Several new traffic-related laws kick in this week in Texas

| Tuesday, August 30, 2005

Texas lawmakers have wrapped up their work for the year, but not before approving several notable traffic laws that are scheduled to go into effect Thursday, Sept. 1.

They include the following:

HB51 requires installation of an ignition interlock device if driver is found guilty of having a blood alcohol level of 0.15 percent or higher.

HB754 closes the loophole that prevents police from cracking down on tarping laws. It allows police to ticket anyone not covering their load of loose material with a tarp, whether it’s in the process of spilling something or not. It also allows judges to increase fines for violations.

HB1481 creates a traffic violation for driving around a barricade put on the road because of dangerous conditions. It also makes it a Class B misdemeanor if a person drives around a barricade that has been placed on the roadway because of water.

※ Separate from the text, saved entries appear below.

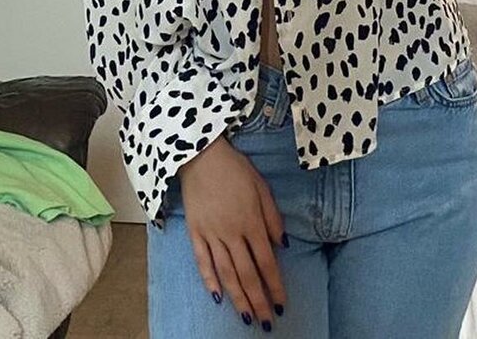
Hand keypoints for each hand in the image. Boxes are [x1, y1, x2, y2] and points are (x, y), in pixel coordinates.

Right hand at [177, 134, 287, 327]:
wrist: (201, 155)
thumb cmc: (235, 169)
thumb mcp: (261, 187)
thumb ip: (272, 217)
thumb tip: (282, 245)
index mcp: (251, 222)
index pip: (266, 262)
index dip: (275, 285)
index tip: (281, 303)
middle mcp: (231, 233)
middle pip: (247, 274)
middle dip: (258, 300)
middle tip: (266, 322)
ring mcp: (211, 234)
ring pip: (226, 273)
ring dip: (237, 297)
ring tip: (246, 316)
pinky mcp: (195, 232)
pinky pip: (202, 261)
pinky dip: (209, 280)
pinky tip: (217, 297)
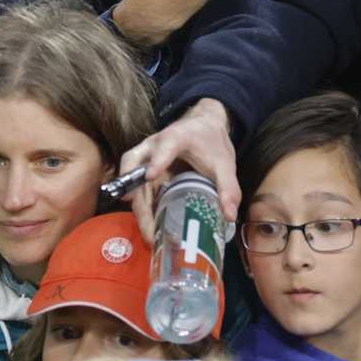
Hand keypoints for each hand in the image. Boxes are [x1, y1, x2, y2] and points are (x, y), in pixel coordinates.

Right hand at [116, 97, 239, 236]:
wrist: (201, 127)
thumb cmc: (210, 142)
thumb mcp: (224, 163)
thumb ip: (228, 187)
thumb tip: (229, 216)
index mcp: (175, 138)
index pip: (163, 147)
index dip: (156, 160)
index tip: (151, 176)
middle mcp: (152, 148)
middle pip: (136, 170)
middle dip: (139, 200)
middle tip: (149, 227)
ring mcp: (144, 160)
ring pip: (130, 182)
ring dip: (138, 208)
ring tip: (149, 233)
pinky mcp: (144, 172)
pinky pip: (137, 190)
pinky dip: (142, 208)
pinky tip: (151, 227)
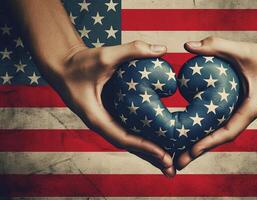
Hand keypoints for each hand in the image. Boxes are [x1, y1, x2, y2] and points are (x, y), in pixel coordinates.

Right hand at [44, 40, 175, 176]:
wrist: (63, 64)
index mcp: (96, 117)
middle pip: (128, 146)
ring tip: (168, 162)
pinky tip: (156, 141)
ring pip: (129, 141)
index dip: (144, 147)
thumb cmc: (79, 63)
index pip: (123, 138)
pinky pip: (127, 130)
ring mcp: (105, 121)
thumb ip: (132, 50)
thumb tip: (164, 49)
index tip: (164, 154)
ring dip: (147, 152)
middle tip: (171, 169)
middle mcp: (101, 123)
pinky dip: (142, 139)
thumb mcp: (104, 55)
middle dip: (150, 157)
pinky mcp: (109, 115)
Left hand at [175, 36, 256, 169]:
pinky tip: (190, 136)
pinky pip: (219, 124)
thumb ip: (215, 45)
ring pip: (219, 134)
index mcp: (250, 108)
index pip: (228, 131)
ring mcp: (240, 114)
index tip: (191, 152)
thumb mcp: (240, 49)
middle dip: (199, 152)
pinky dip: (206, 132)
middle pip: (220, 139)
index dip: (209, 142)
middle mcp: (244, 116)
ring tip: (179, 155)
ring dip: (200, 145)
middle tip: (177, 164)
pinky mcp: (236, 109)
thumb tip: (187, 46)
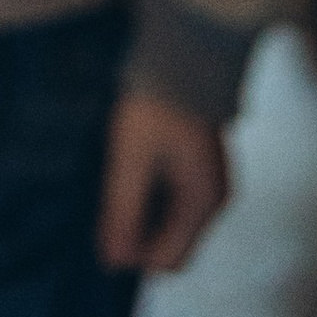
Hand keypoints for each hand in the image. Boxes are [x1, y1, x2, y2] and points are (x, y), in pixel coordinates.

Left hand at [96, 89, 228, 271]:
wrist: (182, 54)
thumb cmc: (156, 107)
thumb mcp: (131, 160)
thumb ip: (122, 211)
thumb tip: (112, 261)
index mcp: (202, 204)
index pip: (170, 260)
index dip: (134, 256)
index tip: (102, 233)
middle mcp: (213, 199)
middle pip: (172, 242)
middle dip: (138, 236)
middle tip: (103, 210)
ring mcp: (208, 181)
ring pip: (172, 220)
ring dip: (142, 215)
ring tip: (113, 189)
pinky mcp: (199, 164)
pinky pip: (174, 198)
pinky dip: (151, 196)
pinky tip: (128, 174)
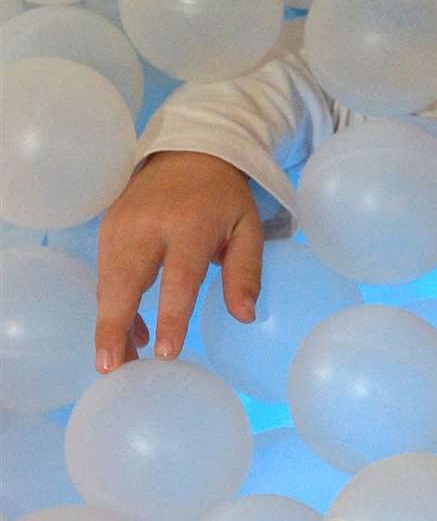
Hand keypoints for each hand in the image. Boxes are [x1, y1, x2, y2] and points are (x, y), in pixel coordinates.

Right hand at [93, 151, 263, 372]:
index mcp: (190, 225)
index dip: (171, 316)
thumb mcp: (248, 229)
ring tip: (118, 362)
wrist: (189, 152)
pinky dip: (112, 304)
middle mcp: (149, 225)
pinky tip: (129, 331)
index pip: (178, 278)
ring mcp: (122, 225)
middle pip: (126, 281)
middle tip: (111, 368)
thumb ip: (246, 272)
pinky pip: (105, 273)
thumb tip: (244, 316)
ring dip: (110, 323)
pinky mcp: (107, 227)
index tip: (165, 353)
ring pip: (108, 281)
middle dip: (114, 326)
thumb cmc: (223, 199)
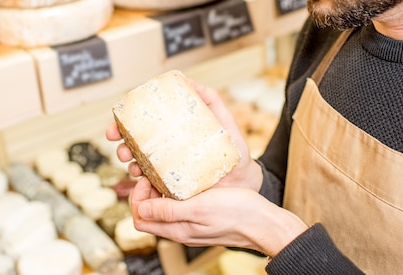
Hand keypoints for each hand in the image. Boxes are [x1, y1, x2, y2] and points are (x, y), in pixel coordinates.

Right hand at [106, 78, 262, 190]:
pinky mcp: (170, 187)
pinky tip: (141, 176)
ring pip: (137, 162)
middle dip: (120, 139)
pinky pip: (150, 184)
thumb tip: (189, 81)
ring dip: (126, 159)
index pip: (145, 123)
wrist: (244, 180)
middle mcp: (166, 149)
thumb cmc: (233, 150)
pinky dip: (140, 180)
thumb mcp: (224, 120)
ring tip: (128, 159)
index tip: (118, 116)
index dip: (126, 119)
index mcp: (173, 132)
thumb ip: (211, 100)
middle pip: (135, 142)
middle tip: (116, 139)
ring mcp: (166, 169)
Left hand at [129, 177, 306, 257]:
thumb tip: (141, 209)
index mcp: (177, 229)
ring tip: (168, 172)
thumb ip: (169, 210)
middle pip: (150, 213)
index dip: (137, 198)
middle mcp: (181, 229)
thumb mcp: (199, 208)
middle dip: (146, 193)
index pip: (140, 219)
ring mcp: (192, 225)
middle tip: (155, 172)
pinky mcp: (203, 218)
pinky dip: (177, 193)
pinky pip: (181, 207)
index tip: (147, 179)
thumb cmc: (236, 214)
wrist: (264, 223)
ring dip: (161, 192)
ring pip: (165, 209)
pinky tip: (187, 179)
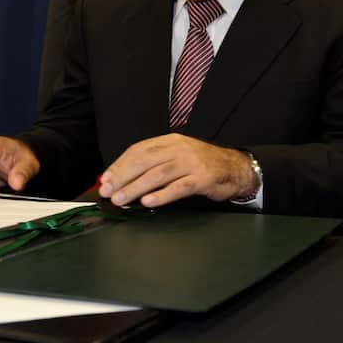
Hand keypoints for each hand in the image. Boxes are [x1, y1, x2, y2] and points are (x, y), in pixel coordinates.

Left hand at [98, 134, 257, 207]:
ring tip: (121, 199)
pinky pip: (179, 187)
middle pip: (145, 161)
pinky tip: (148, 202)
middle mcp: (180, 149)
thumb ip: (154, 164)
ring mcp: (192, 163)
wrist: (236, 168)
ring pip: (158, 174)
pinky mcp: (203, 179)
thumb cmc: (202, 164)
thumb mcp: (178, 156)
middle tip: (109, 191)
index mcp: (171, 141)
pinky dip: (162, 195)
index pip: (139, 150)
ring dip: (136, 187)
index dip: (120, 165)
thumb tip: (122, 179)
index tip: (106, 180)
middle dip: (123, 177)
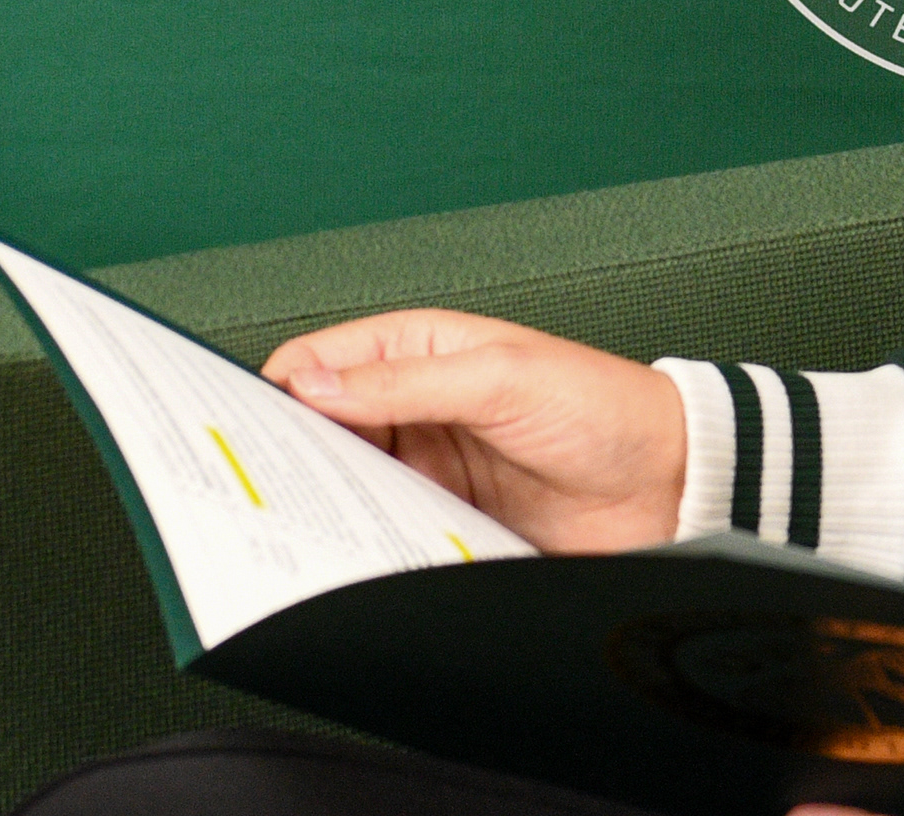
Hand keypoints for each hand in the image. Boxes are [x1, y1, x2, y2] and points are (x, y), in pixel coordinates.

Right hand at [262, 308, 684, 551]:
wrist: (669, 485)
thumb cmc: (604, 409)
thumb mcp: (502, 379)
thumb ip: (407, 382)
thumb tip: (314, 383)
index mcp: (423, 349)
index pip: (321, 361)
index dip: (276, 389)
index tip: (234, 425)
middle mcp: (417, 406)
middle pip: (320, 428)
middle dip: (285, 452)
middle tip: (247, 484)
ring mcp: (428, 465)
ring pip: (344, 482)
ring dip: (321, 500)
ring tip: (287, 524)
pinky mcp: (444, 519)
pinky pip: (383, 528)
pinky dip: (361, 540)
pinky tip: (345, 554)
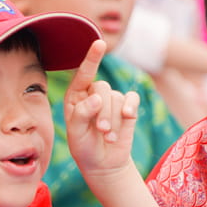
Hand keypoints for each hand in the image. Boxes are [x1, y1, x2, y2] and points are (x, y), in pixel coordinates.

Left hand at [63, 40, 139, 182]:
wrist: (103, 163)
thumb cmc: (84, 148)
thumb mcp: (76, 134)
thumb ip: (82, 115)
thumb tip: (97, 97)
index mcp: (75, 97)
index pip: (82, 74)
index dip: (91, 59)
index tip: (99, 43)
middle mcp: (93, 94)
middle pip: (101, 87)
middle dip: (102, 111)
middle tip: (101, 130)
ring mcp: (111, 99)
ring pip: (117, 97)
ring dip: (113, 119)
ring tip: (107, 136)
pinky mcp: (127, 106)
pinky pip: (132, 99)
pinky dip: (129, 109)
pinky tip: (128, 118)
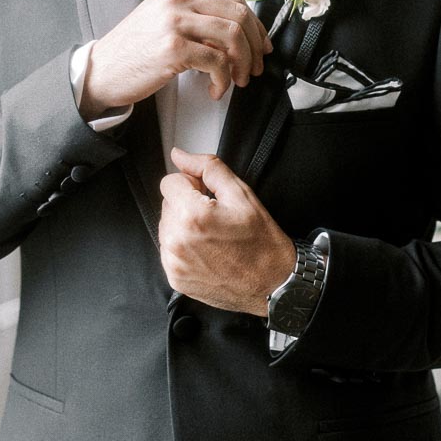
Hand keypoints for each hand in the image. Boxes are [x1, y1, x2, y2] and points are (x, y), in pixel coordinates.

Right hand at [80, 0, 272, 116]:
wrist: (102, 71)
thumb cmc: (134, 51)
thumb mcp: (164, 19)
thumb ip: (197, 18)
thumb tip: (239, 33)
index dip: (255, 25)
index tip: (260, 46)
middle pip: (239, 15)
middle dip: (254, 46)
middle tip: (255, 69)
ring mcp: (175, 21)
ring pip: (233, 36)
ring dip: (243, 64)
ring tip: (237, 81)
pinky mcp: (173, 47)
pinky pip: (217, 61)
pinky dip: (223, 80)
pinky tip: (215, 90)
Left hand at [158, 147, 295, 316]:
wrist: (273, 284)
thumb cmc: (262, 242)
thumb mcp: (241, 194)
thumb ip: (207, 168)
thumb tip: (180, 156)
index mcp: (193, 216)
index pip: (169, 182)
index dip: (191, 184)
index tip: (207, 195)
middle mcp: (178, 241)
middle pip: (167, 204)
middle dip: (187, 204)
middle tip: (215, 217)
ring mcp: (174, 263)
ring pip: (166, 227)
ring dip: (184, 226)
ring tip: (213, 236)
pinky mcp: (175, 278)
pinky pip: (169, 250)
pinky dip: (184, 248)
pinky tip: (207, 251)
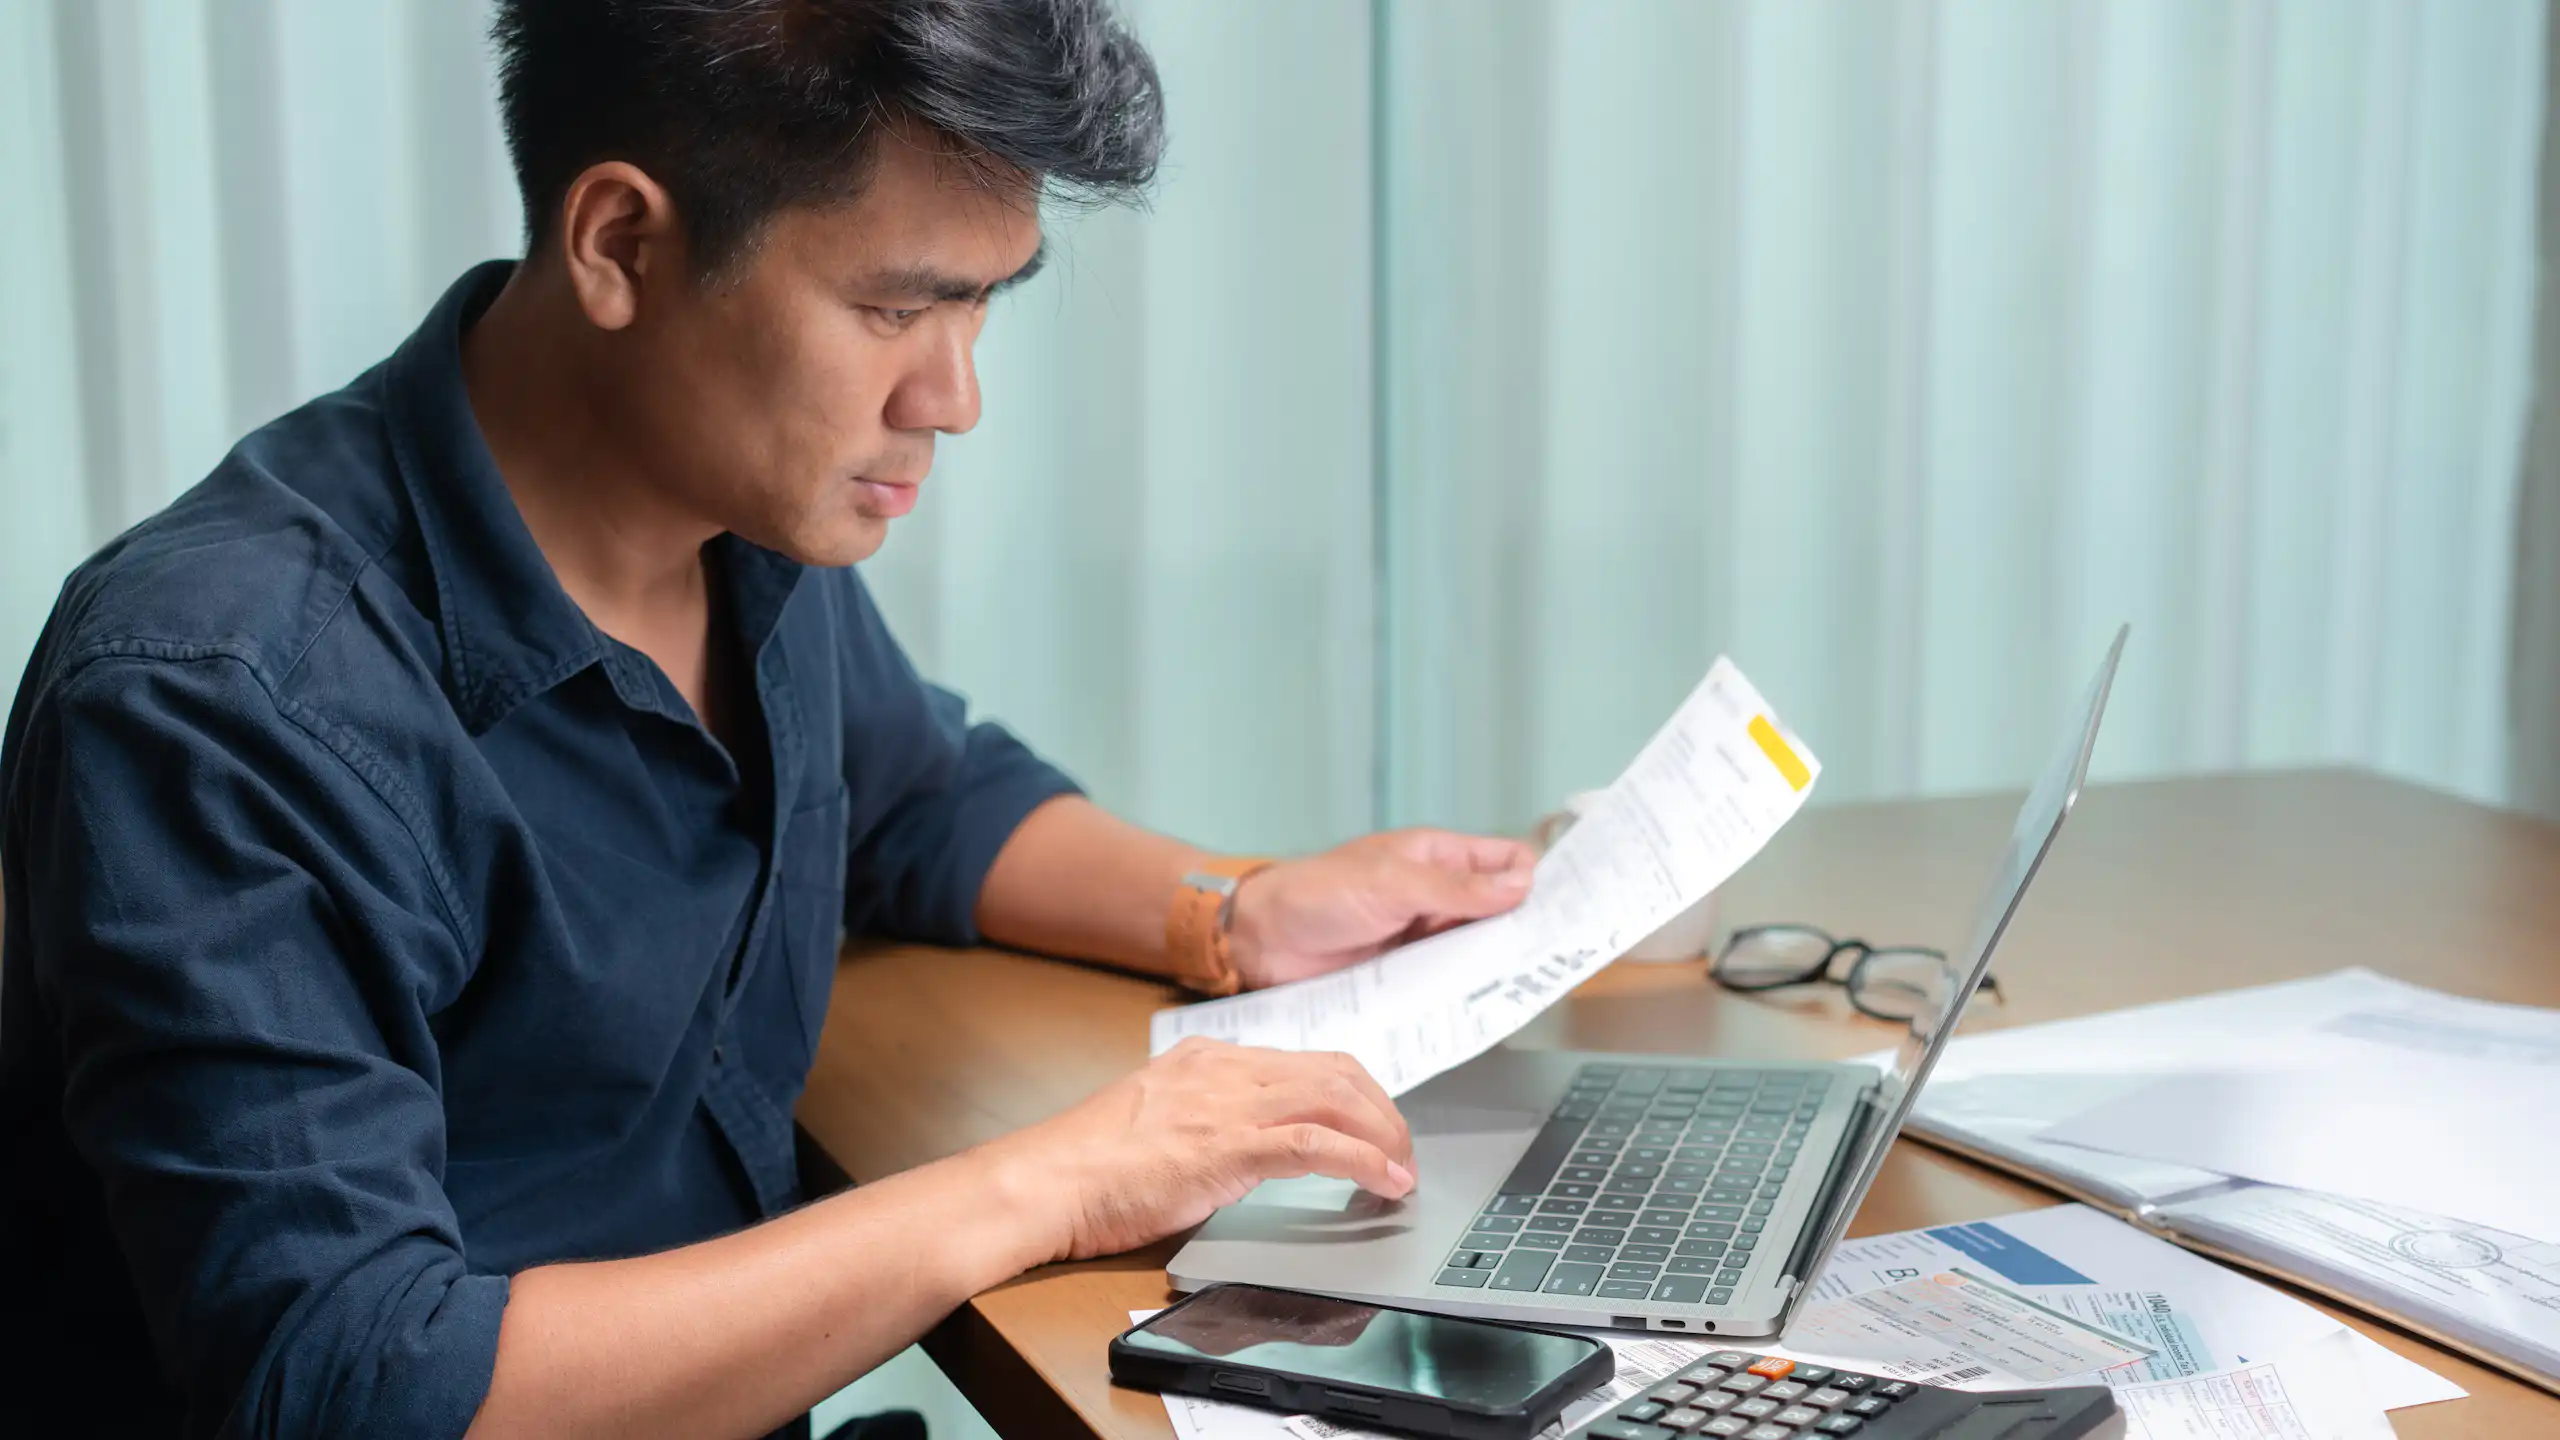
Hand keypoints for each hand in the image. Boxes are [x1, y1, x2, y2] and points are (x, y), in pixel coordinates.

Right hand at [987, 1039, 1416, 1261]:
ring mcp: (1227, 1104)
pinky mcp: (1226, 1147)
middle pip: (1336, 1071)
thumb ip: (1204, 1121)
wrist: (1043, 1183)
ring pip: (1337, 1097)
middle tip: (1401, 1149)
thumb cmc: (1085, 1167)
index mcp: (1206, 1059)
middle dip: (1382, 1110)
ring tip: (1403, 1169)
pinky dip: (1364, 1161)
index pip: (1305, 1061)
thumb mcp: (1156, 1123)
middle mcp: (1223, 1069)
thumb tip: (1247, 1148)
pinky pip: (1317, 1144)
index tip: (1373, 1124)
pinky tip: (1385, 1182)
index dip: (1354, 1094)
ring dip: (1384, 1134)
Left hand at [1227, 828, 1538, 988]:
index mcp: (1438, 858)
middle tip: (1557, 955)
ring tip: (1527, 985)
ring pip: (1478, 951)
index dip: (1537, 878)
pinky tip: (1484, 1007)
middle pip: (1500, 911)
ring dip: (1497, 965)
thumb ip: (1456, 888)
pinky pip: (1447, 984)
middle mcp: (1437, 898)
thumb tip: (1522, 885)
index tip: (1566, 906)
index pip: (1506, 860)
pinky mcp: (1407, 976)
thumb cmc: (1318, 893)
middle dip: (1526, 929)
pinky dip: (1466, 993)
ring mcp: (1423, 939)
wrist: (1262, 941)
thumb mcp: (1392, 883)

HB1484 specifies that a person commits a traffic offense, if they are involved in an accident on a freeway and fail to move their vehicle, if it is drivable, to an area clear of traffic.

HB2257 allows the Texas Transportation Commission to establish a daytime speed limit of 80 mph for personal vehicles on certain stretches of Interstates 10 and 20 in western Texas. Trucks would continue to be restricted to the current 70 mph limit posted in those areas.

SB1005 provides that a moving violation committed by a driver younger than 25 years of age would require the driver to complete a driving safety course. If the driver holds a provisional license, they must submit to a road test. Failure by the driver to fulfill the obligation would result in a conviction for that traffic offense.

SB1257 disqualifies a person from holding a commercial driver’s license if the person’s driving “is determined to constitute an imminent hazard.” It also makes it illegal for young drivers to use cell phones for the first six months that they have a license. And it prohibits passenger bus drivers transporting minors from talking on the phone, except in an emergency.

SB1258 specifies that a CDL or commercial driver learner’s permit expire in five years instead of six years.

SB1670 requires the Texas Department of Insurance, in consultation with other agencies, to establish a verification program of whether vehicle owners have auto insurance. It is intended to reduce the number of uninsured drivers.